La racine de la politique de M. Sarkozy est dans l’existence de l’Euro et la Banque Centrale Européenne à laquelle le Traité de Maastricht fait obligation de gérer la monnaie unique dans le seul but de maintenir l’inflation au-dessous d’un seuil de 2 % dans la Zone Euro. Il s’agit là d’un objectif étroitement lié à l’internationalisation de la concurrence : contenir la hausse des prix pour renforcer la compétitivité des produits européens sur les marchés du monde et, ce faisant, défendre l’emploi en Europe.
Dans le contexte de l’U.E., dont le choix fut d’inscrire les économies nationales des États membres dans la concurrence internationale, il n’y a pas de politique économique alternative à celle de M. Sarkozy dès lors que l’emploi reste la priorité ; c’est pourquoi le Président de la République est peu enclin à la négociation sur ce qui constitue le cœur de l’orientation qu’il a donnée à sa politique économique.
Les termes de l’alternative sont clairs.
Dans ce contexte, abandonner le cœur de l’orientation imprimée à la politique économique par M. Sarkozy reviendrait à renoncer à faire barrage au chômage qui monte. Abandonner le cœur de l’orientation choisie par M. Sarkozy, sans renoncer à l’objectif de faire barrage au chômage, et revenir à une conception de l’État-Providence, garant d’un service public de qualité qui fut la marque du modèle social français, impose de s’affranchir des contraintes européennes (budgétaire, monétaire), de revenir à la monnaie nationale et de retrancher notre économie de la concurrence internationale.
André Segura : Les leçons de l’histoire
L’histoire ne se répète pas, mais bien souvent la comparaison est faite entre la situation présente, d’une part, la Crise de 1929 et la dépression subséquente, d’autre part.

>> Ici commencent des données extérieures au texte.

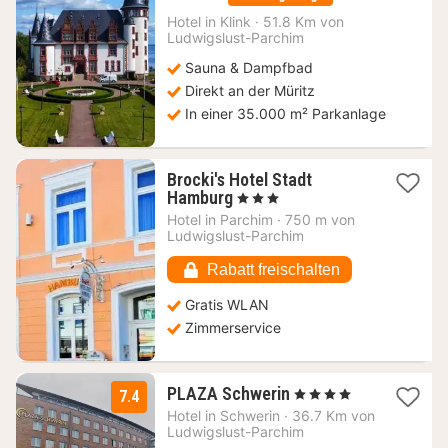
ab
119
Hotel in
Klink
·
51.8 Km von
Ludwigslust-Parchim
€
Sauna & Dampfbad
Direkt an der Müritz
In einer 35.000 m² Parkanlage
Brocki's Hotel Stadt
1
Hamburg
, 3 Sterne
Nacht
Hotel in
Parchim
·
750 m von
ab
Ludwigslust-Parchim
106,67
€
Rabatt freischalten
Gratis WLAN
Zimmerservice
1
PLAZA Schwerin
, 4 Sterne
7.4
Nacht
Hotel in
Schwerin
·
36.7 Km von
ab
Ludwigslust-Parchim
114,45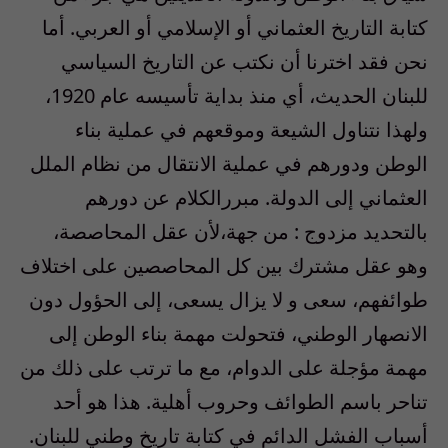
كتابة التاريخ العثماني أو الإسلامي أو العربي. أما
نحن فقد اخترنا أن نكتب عن التاريخ السياسي
للبنان الحديث، أي منذ بداية تأسيسه عام 1920،
ولهذا نتناول الشيعة وموقعهم في عملية بناء
الوطن ودورهم في عملية الانتقال من نظام الملل
العثماني إلى الدولة. مبررالكلام عن دورهم
بالتحديد مزدوج : من جهة،لأن عقل المحاصصة،
وهو عقل مشترك بين كل المحاصصين على اختلاف
طوائفهم، سعى و لا يزال يسعى، إلى الحؤول دون
الانصهار الوطني، فتحولت مهمة بناء الوطن إلى
مهمة مؤجلة على الدوام، مع ما ترتب على ذلك من
تناحر باسم الطوائف وحروب أهلية. هذا هو أحد
أسباب الفشل الدائم في كتابة تاريخ وطني للبنان.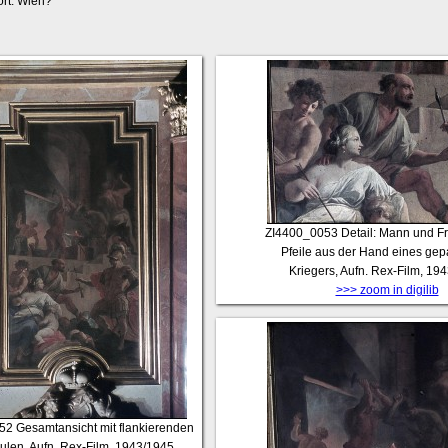
rt: Wien?
ZI4400_0053
Detail: Mann und Fr
Pfeile aus der Hand eines gep
Kriegers, Aufn. Rex-Film, 19
>>> zoom in digilib
52
Gesamtansicht mit flankierenden
ulen, Aufn. Rex-Film, 1943/1945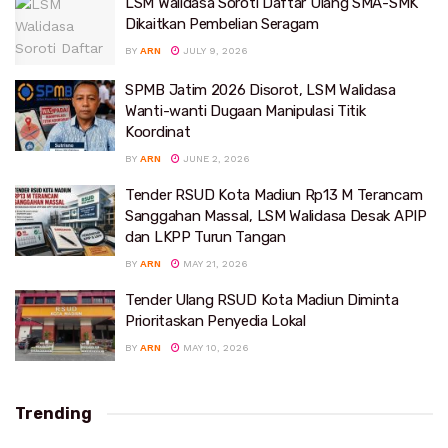
LSM Walidasa Soroti Daftar Ulang SMA-SMK
Dikaitkan Pembelian Seragam
BY
ARN
JULY 9, 2026
SPMB Jatim 2026 Disorot, LSM Walidasa
Wanti-wanti Dugaan Manipulasi Titik
Koordinat
BY
ARN
JUNE 2, 2026
Tender RSUD Kota Madiun Rp13 M Terancam
Sanggahan Massal, LSM Walidasa Desak APIP
dan LKPP Turun Tangan
BY
ARN
MAY 21, 2026
Tender Ulang RSUD Kota Madiun Diminta
Prioritaskan Penyedia Lokal
BY
ARN
MAY 10, 2026
Trending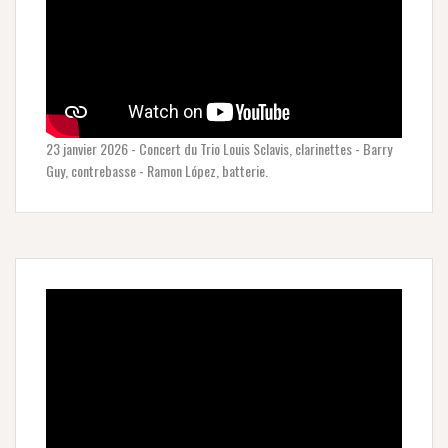
23 janvier 2026 - Concert du Trio Louis Sclavis, clarinettes - Barry
Guy, contrebasse - Ramon López, batterie.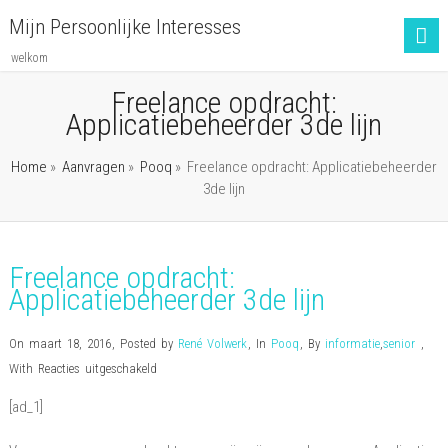
Mijn Persoonlijke Interesses
welkom
Freelance opdracht:
Applicatiebeheerder 3de lijn
Home
»
Aanvragen
»
Pooq
»
Freelance opdracht: Applicatiebeheerder
3de lijn
Freelance opdracht:
Applicatiebeheerder 3de lijn
On maart 18, 2016
,
Posted by
René Volwerk
,
In
Pooq
,
By
informatie
,
senior
,
voor
With
Reacties uitgeschakeld
Freelance
[ad_1]
opdracht:
Applicatiebeheerder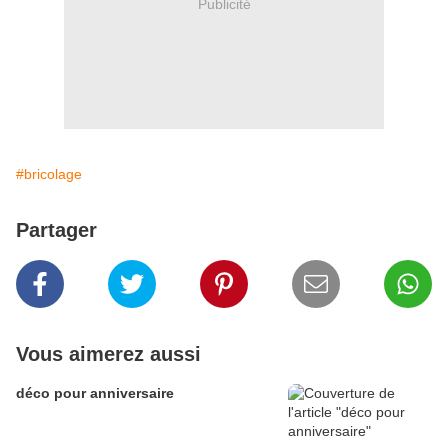
Publicité
#bricolage
Partager
Vous aimerez aussi
déco pour anniversaire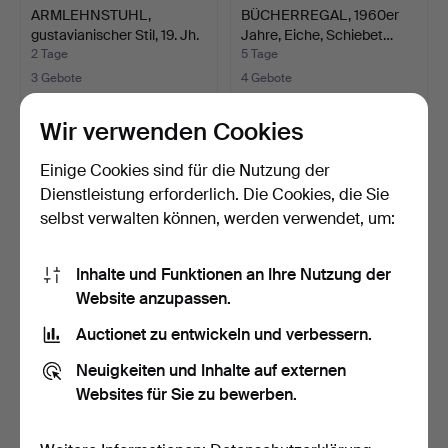
ARMLEHNSTUHL,
BÜCHERREGAL, 1960er
gustavianischer Stil, 19. Jh.
Jahre, Eiche, Schiebet…
2 Tage
5 Tage
3 Gebote
4 Gebote
43 USD
43 USD
Wir verwenden Cookies
Einige Cookies sind für die Nutzung der
Dienstleistung erforderlich. Die Cookies, die Sie
selbst verwalten können, werden verwendet, um:
Inhalte und Funktionen an Ihre Nutzung der
Website anzupassen.
Auctionet zu entwickeln und verbessern.
BANK, Eiche, 19.
BÜCHERREGAL mit
Neuigkeiten und Inhalte auf externen
Jahrhundert.
SCHUBLADEN, 20.
Jahrhunder…
2 Tage
3 Tage
Websites für Sie zu bewerben.
3 Gebote
2 Gebote
43 USD
37 USD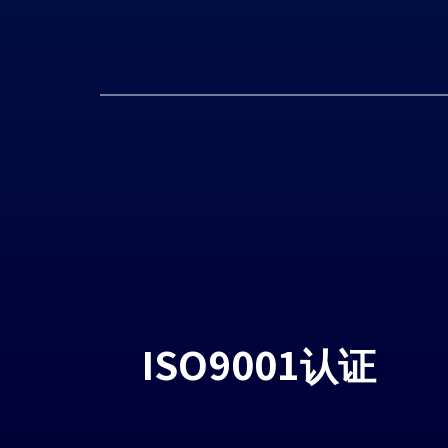
ISO9001认证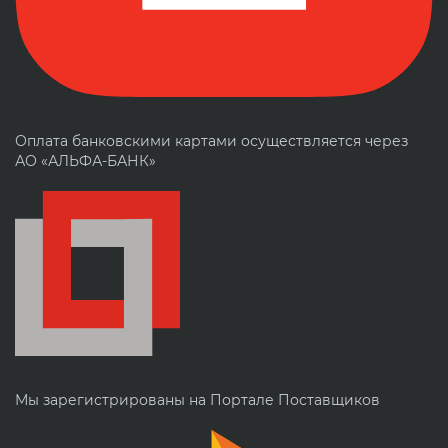
Оплата банковскими картами осуществляется через
АО «АЛЬФА-БАНК»
Мы зарегистрированы на Портале Поставщиков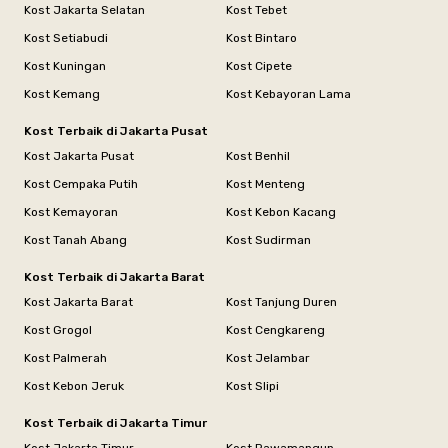
Kost Jakarta Selatan
Kost Tebet
Kost Setiabudi
Kost Bintaro
Kost Kuningan
Kost Cipete
Kost Kemang
Kost Kebayoran Lama
Kost Terbaik di Jakarta Pusat
Kost Jakarta Pusat
Kost Benhil
Kost Cempaka Putih
Kost Menteng
Kost Kemayoran
Kost Kebon Kacang
Kost Tanah Abang
Kost Sudirman
Kost Terbaik di Jakarta Barat
Kost Jakarta Barat
Kost Tanjung Duren
Kost Grogol
Kost Cengkareng
Kost Palmerah
Kost Jelambar
Kost Kebon Jeruk
Kost Slipi
Kost Terbaik di Jakarta Timur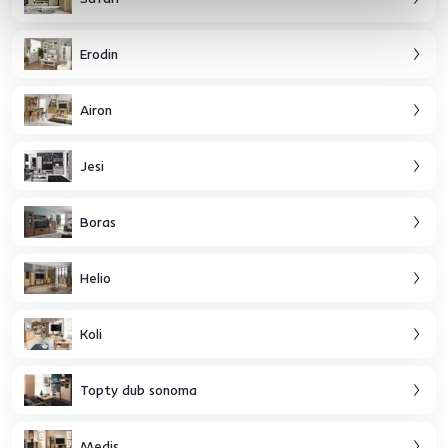
Erodin
Airon
Jesi
Boras
Helio
Koli
Topty dub sonoma
Medis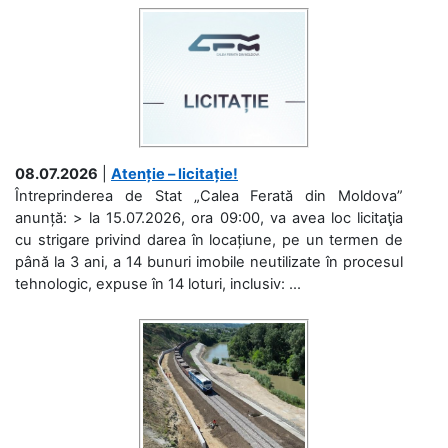
08.07.2026
|
Atenție – licitație!
Întreprinderea de Stat „Calea Ferată din Moldova”
anunță: > la 15.07.2026, ora 09:00, va avea loc licitaţia
cu strigare privind darea în locațiune, pe un termen de
până la 3 ani, a 14 bunuri imobile neutilizate în procesul
tehnologic, expuse în 14 loturi, inclusiv: ...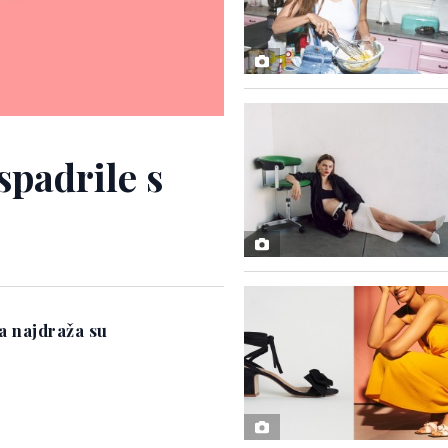
spadrile s
a najdraža su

Il est intéressant de pousser plus avant cette comparaison sur le terrain des politiques économiques. Les pays qui constituèrent le « bloc-or » en 1933, et dont la France faisait partie, adoptèrent des orientations de politique économique en trois points (Niveau 1966 : 316). 1°) la baisse des coûts de production devait être préférée à la hausse des prix (l’indice de prix en France passa de 462 en 1931 à 347 en 1935) et à la dévaluation des monnaies. 2°) Logiquement, pour les décideurs, imprégnés de théorie quantitative de la monnaie, il fallait tout faire pour empêcher une croissance de la masse monétaire destinée à financer les déficits publics afin d’éviter toute poussée inflationniste. 3°) Le meilleur moyen d’éviter une telle situation était de faire de l’équilibre budgétaire le credo de toute politique économique ; chaque gouvernement de la France du bloc-or s’efforça de le mettre en pratique en réduisant les pensions et en diminuant les traitements des fonctionnaires (Kindleberger 1990 : 535). Dans les trois ans qui suivirent, le bloc-or s’effondra. C’est le Front Populaire qui, par la loi du 1er octobre 1936, mit fin en France à cette orientation de la politique économique en dévaluant le Franc. Les Accords de Matignon provoquèrent une hausse moyenne des salaires de 12 % et les prix s’orientèrent à la hausse. Le résultat de cette politique économique du bloc-or menée entre 1933 et 1936 fut « d’approfondir la dépression ou de retarder la reprise économique » (Niveau 1966 : 327).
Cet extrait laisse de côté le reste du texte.